Le souvenir reste intact, tout comme les émotions. Elle conclut :
« CE SONT LES TROUPES FRANÇAISESQUI ONT FAIT LE COUP. DES FRANÇAIS ONT TIRÉ SUR DES FRANÇAIS. J’AVAIS MES ENFANTS À LA MAISON. JE N’OUBLIERAI JAMAIS CE QUE J’AI RESSENTI CE JOUR-LÀ. »
« Mon père a pris une balle perdue dans notre salon »
Joseph Lopez, le père de Gérard, est mort dans son salon, atteint d’une balle perdue, dix jours avant la fusillade de la rue d’Isly. Bien qu’il ne soit pas décédé le 26 mars, il est inscrit sur les listes officielles des victimes de cette tragédie, car il habitait le quartier de Bab El-Oued, dont le blocus avait déclenché la manifestation.

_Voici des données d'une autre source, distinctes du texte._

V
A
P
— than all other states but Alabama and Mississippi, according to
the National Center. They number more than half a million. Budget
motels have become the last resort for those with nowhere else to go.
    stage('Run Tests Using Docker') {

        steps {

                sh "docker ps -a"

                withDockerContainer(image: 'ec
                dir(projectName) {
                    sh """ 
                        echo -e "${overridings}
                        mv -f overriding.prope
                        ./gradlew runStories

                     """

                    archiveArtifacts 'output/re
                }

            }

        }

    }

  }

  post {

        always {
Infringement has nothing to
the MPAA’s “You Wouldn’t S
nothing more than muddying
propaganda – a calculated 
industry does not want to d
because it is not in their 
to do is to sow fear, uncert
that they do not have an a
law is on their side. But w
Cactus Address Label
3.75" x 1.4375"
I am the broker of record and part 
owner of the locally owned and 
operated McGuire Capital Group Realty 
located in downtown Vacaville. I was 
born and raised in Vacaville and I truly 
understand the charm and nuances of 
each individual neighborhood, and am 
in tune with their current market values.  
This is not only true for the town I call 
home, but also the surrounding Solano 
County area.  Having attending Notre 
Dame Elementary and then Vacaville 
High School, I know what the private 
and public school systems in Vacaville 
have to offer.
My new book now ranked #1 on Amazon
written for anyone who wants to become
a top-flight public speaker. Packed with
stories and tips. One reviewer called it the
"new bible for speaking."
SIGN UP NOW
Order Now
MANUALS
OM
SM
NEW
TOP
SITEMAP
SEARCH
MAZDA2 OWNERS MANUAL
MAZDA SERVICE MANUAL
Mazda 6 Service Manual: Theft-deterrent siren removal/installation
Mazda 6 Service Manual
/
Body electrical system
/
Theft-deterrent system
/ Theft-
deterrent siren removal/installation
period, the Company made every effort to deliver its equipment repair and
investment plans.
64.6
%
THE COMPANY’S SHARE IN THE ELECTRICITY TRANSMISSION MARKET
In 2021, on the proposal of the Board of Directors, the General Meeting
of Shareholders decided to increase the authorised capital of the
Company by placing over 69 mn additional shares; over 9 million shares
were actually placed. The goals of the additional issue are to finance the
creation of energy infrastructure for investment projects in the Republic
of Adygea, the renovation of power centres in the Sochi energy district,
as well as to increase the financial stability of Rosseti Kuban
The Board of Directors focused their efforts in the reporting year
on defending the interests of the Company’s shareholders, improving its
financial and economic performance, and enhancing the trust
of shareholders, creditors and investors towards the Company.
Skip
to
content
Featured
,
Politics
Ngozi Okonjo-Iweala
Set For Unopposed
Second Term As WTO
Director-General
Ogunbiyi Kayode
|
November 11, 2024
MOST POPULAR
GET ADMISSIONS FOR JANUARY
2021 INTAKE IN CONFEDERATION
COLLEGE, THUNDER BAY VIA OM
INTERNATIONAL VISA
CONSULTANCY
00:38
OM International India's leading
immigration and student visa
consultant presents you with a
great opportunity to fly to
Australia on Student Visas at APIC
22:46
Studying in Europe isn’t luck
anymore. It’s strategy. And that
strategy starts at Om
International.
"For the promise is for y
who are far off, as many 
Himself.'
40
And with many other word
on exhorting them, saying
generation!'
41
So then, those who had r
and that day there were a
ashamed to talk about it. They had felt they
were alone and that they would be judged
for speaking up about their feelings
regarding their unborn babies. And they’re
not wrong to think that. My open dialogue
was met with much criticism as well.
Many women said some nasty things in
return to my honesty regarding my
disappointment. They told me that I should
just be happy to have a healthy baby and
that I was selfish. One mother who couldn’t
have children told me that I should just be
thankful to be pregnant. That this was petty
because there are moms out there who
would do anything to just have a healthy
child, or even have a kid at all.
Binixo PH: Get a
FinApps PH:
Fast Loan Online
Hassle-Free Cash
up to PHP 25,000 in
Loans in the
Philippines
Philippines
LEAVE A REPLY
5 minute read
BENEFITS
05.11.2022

Quelques jours auparavant, sept appelés du contingent avaient été tués par des éléments de l’OAS — une organisation terroriste clandestine française d’extrême droite — à la suite d’un accrochage. En réaction, les forces de l’ordre avaient instauré des fouilles violentes et un blocus du quartier.
Gérard se souvient :
« D’UN COUP, IL Y A EU DES TIRS SUR LES IMMEUBLES, LES BALLES SIFFLAIENT. MOI, J’ÉTAIS UN ENFANT RECROQUEVILLÉSUR LA TERRASSE, ET MON PÈRE, DANS LE SALON, ESSAYAIT DE ME TROUVER. IL A ÉTÉ TOUCHÉ À L’ARTÈRE FÉMORALE ET S’EST VIDÉ DE SON SANG AVANT D’ARRIVER À L’HÔPITAL. LE RESTE DE LA NUIT, JE L’AI PASSÉE DANS LES TOILETTES AVEC LE RESTE DE LA FAMILLE. C’ÉTAIT LA SEULE PIÈCE DE LA MAISON SANS MUR DONNANT SUR L’EXTÉRIEUR. »
Aujourd’hui, Gérard dit être en paix. Il n’est jamais retourné en Algérie après le drame et a épousé une métropolitaine. Chaque année, il commémore la date pour ne jamais oublier.
« L’HISTOIRE SE REFERME SUR NOUS. LES PIEDS-NOIRS DISPARAISSENT. MAIS AVEC MON FRÈRE, TANT QU’ON SERA EN VIE, ON VIENDRA COMMÉMORER CE QU’IL S’EST PASSÉ. ON CRITIQUE AUJOURD’HUI ISRAËL QUI TIRE SUR DES CIVILS À GAZA, OU LES RUSSES EN UKRAINE. **À L’ÉPOQUE, LA FRANCE N’A PAS FAIT MIEUX. »
Avant la fin de la cérémonie, Gérard a tenu à lire un à un les noms des morts ce jour-là : Français et Algériens.
NB : Toutes les photos sauf la plaque dévoilée ce 26 mars 2025 ont été prises au même événement l’année passée.
Ce jeudi 2 octobre 2025 se tiendront les obsèques de Mme Christiane GIORDANO, Conseillère Municipale, Présidente de l’Amicale Six-Fournaise des Rapatriés. A cette occasion, un hommage solennel lui sera rendu par Monsieur le Maire à 10h devant le Monument aux Morts.